A bomb killed two American soldiers and wounded three others Thursday in southern Afghanistan, the U.S. military said Saturday, and an attack in an eastern province killed three children and a policeman on the first day of the Islamic holy month of Ramadan.

The attacks in the wake of a historic presidential election this month were a reminder of the insecurity that threatens Afghanistan's nascent democratic experiment three years after the fall of the Taliban.

Ballot counting from the vote gathered speed after a one-day break, and the interim president, Hamid Karzai, streaked ahead of his rivals in early returns. Karzai, the U.S.-backed favorite, had 71 percent of the vote with 4 percent of the ballots counted.

The U.S. military said a homemade bomb hit an American Humvee on patrol in the southern province of Uruzgan on Thursday, killing two soldiers and wounding three others, one of them critically.

Karzai condemned a separate assault Friday in eastern Konar province in which a truck was set on fire and then a remote-controlled bomb detonated, killing the three children and a policeman. He described it as a terrorist atrocity committed by "enemies of Islam."

On Saturday evening, four rockets also landed in the capital, Kabul. Three struck houses near the airport, injuring one woman, police and residents said.

While election day, Oct. 9, was mostly peaceful despite threats by Taliban-led rebels to sabotage the vote, their insurgency still simmers, particularly in the country's lawless south and east.
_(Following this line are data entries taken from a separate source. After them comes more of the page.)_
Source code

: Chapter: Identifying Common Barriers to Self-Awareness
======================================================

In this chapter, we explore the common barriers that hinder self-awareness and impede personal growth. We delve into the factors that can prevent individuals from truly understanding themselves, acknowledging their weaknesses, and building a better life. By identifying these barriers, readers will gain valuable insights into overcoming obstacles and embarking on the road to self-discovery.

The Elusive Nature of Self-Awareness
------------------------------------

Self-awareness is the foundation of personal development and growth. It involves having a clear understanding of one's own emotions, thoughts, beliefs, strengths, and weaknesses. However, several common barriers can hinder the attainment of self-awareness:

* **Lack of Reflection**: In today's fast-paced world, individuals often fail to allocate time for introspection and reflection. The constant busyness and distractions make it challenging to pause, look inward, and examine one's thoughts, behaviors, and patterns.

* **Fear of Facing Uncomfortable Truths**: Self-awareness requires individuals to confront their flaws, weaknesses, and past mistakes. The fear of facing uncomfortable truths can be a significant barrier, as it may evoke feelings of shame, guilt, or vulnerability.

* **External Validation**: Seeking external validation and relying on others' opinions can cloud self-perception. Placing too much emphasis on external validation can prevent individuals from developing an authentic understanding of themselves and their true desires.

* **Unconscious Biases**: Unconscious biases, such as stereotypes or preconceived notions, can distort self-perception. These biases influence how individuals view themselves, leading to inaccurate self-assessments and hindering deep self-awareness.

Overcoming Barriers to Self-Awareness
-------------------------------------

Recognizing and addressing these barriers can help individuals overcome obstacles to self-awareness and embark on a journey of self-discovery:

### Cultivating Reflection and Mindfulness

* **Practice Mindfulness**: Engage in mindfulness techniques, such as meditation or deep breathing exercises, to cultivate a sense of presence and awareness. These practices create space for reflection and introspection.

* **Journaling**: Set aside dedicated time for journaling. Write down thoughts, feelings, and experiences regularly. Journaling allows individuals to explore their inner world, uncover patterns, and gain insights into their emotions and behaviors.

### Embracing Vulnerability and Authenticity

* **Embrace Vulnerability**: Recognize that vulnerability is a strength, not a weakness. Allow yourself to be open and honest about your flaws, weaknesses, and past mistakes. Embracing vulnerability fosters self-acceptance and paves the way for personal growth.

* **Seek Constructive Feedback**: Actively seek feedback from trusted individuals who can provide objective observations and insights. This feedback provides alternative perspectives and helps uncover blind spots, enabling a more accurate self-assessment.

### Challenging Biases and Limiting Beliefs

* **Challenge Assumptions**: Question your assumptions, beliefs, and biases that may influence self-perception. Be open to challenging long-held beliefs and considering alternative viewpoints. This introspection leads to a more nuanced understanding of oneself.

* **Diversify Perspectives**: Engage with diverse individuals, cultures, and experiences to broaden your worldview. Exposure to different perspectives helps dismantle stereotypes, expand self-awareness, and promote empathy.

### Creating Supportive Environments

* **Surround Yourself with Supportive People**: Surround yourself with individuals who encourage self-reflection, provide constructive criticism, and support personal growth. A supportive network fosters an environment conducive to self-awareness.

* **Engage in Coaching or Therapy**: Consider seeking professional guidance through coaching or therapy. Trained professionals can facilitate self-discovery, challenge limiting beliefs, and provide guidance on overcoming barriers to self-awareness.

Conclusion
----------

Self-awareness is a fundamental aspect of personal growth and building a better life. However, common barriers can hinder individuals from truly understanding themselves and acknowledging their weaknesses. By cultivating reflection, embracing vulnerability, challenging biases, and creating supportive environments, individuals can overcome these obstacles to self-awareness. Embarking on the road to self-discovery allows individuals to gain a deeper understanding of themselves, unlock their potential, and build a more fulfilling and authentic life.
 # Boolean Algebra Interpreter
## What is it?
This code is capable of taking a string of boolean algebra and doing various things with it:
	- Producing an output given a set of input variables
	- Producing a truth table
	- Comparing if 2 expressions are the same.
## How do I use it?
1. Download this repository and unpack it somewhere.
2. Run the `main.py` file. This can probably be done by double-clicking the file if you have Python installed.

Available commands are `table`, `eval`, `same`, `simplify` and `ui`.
About 1,000 people, many of them insurgents, have died in political violence so far this year.

About 2,500 election staff resumed work Saturday morning at eight counting centers across Afghanistan after a day off to mark the start of Ramadan.

Final results are expected at the end of October, although it should be clear within days who has won -- and whether the victor has secured the majority needed to avoid a runoff.